**YOUR GOAL**: Beneath this task is a listing. State how many of its lines include the string "lamp", giving nothing but the number.

**DATASET CONTENT**:
· · · · · · ·

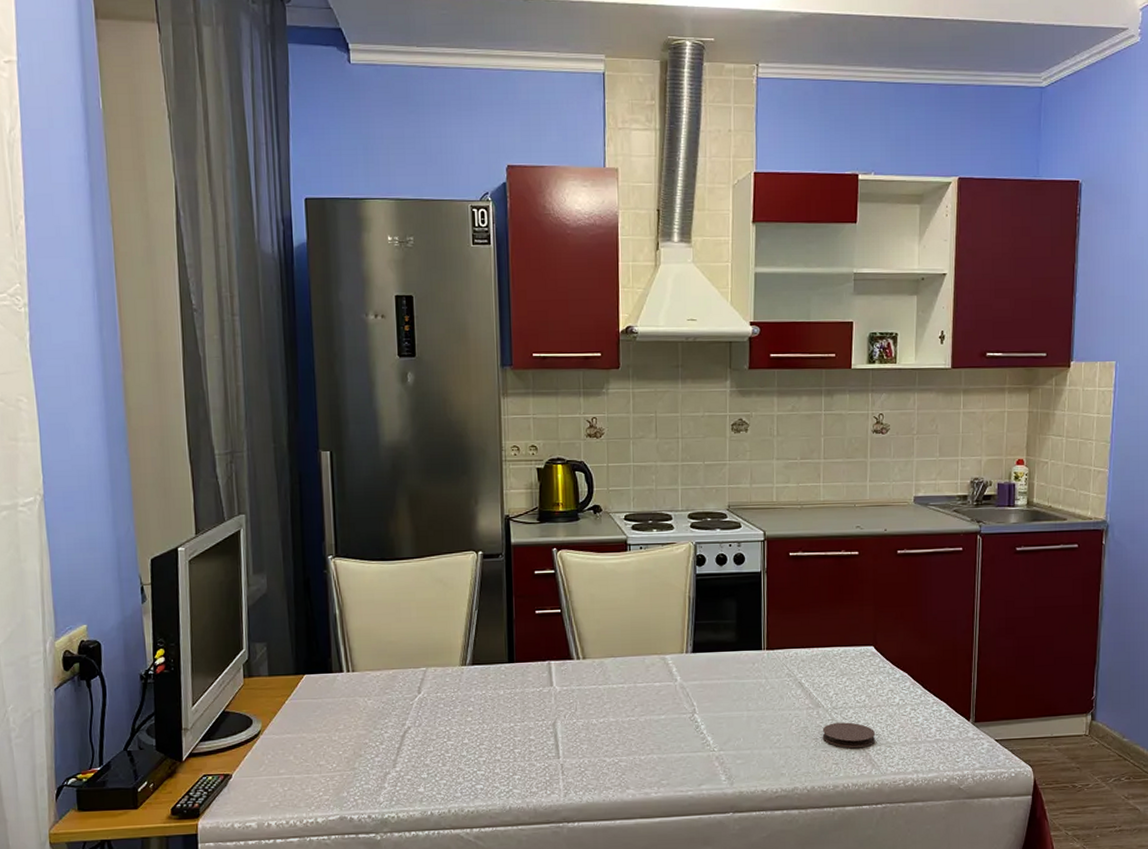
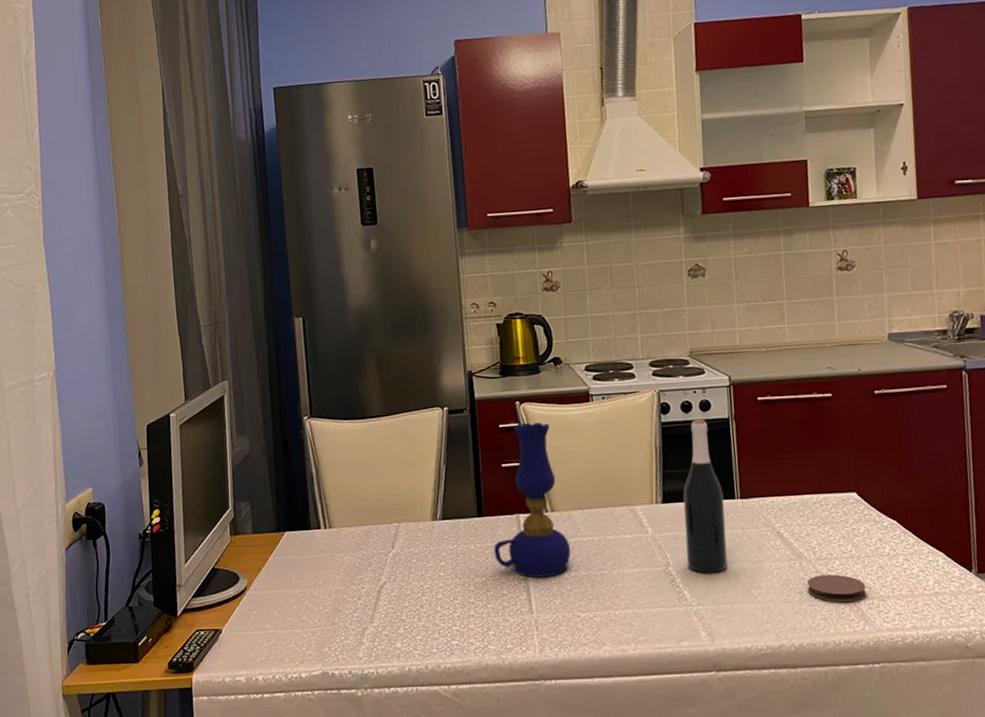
oil lamp: none [523,569,600,723] -> present [494,422,571,577]
wine bottle: none [712,572,751,720] -> present [683,419,728,573]

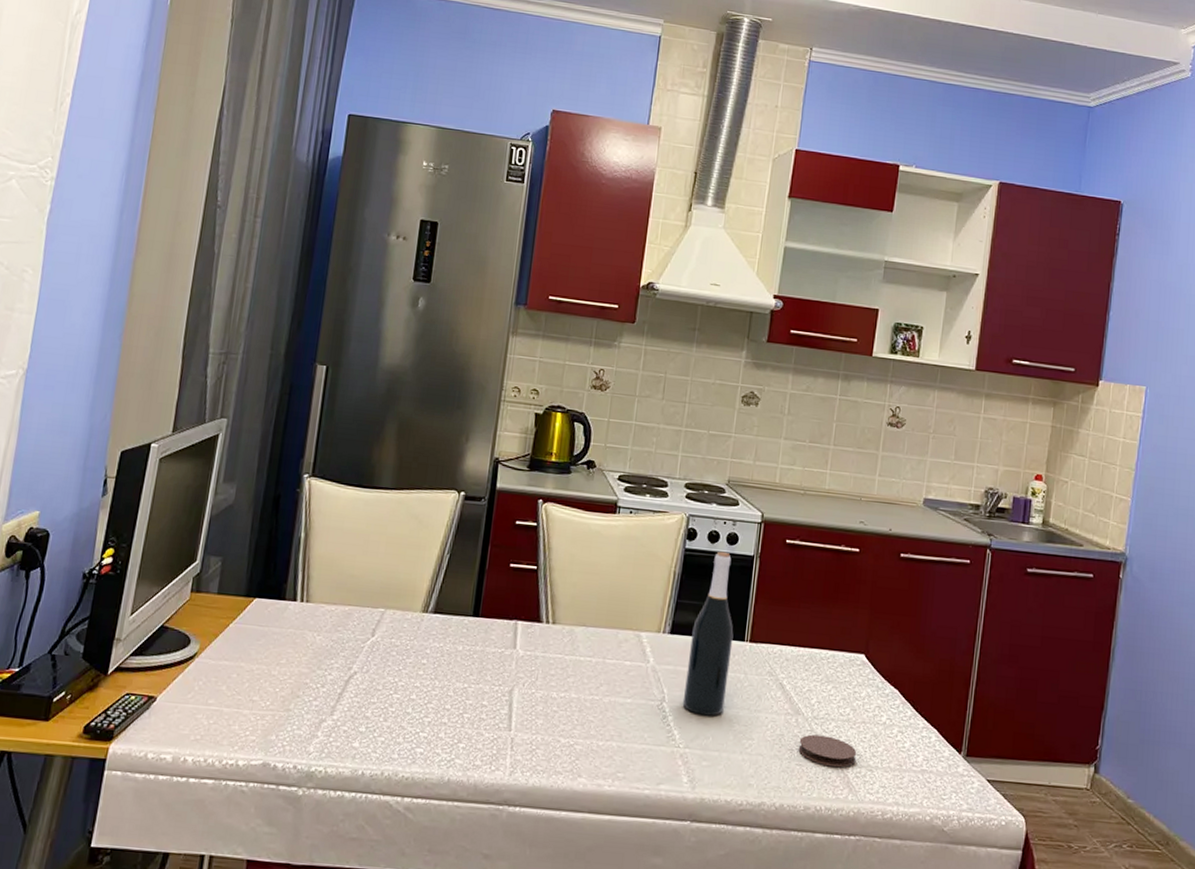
oil lamp: present [494,422,571,577] -> none [482,523,569,694]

· · · · · · ·

**EXERCISE RESPONSE**: 2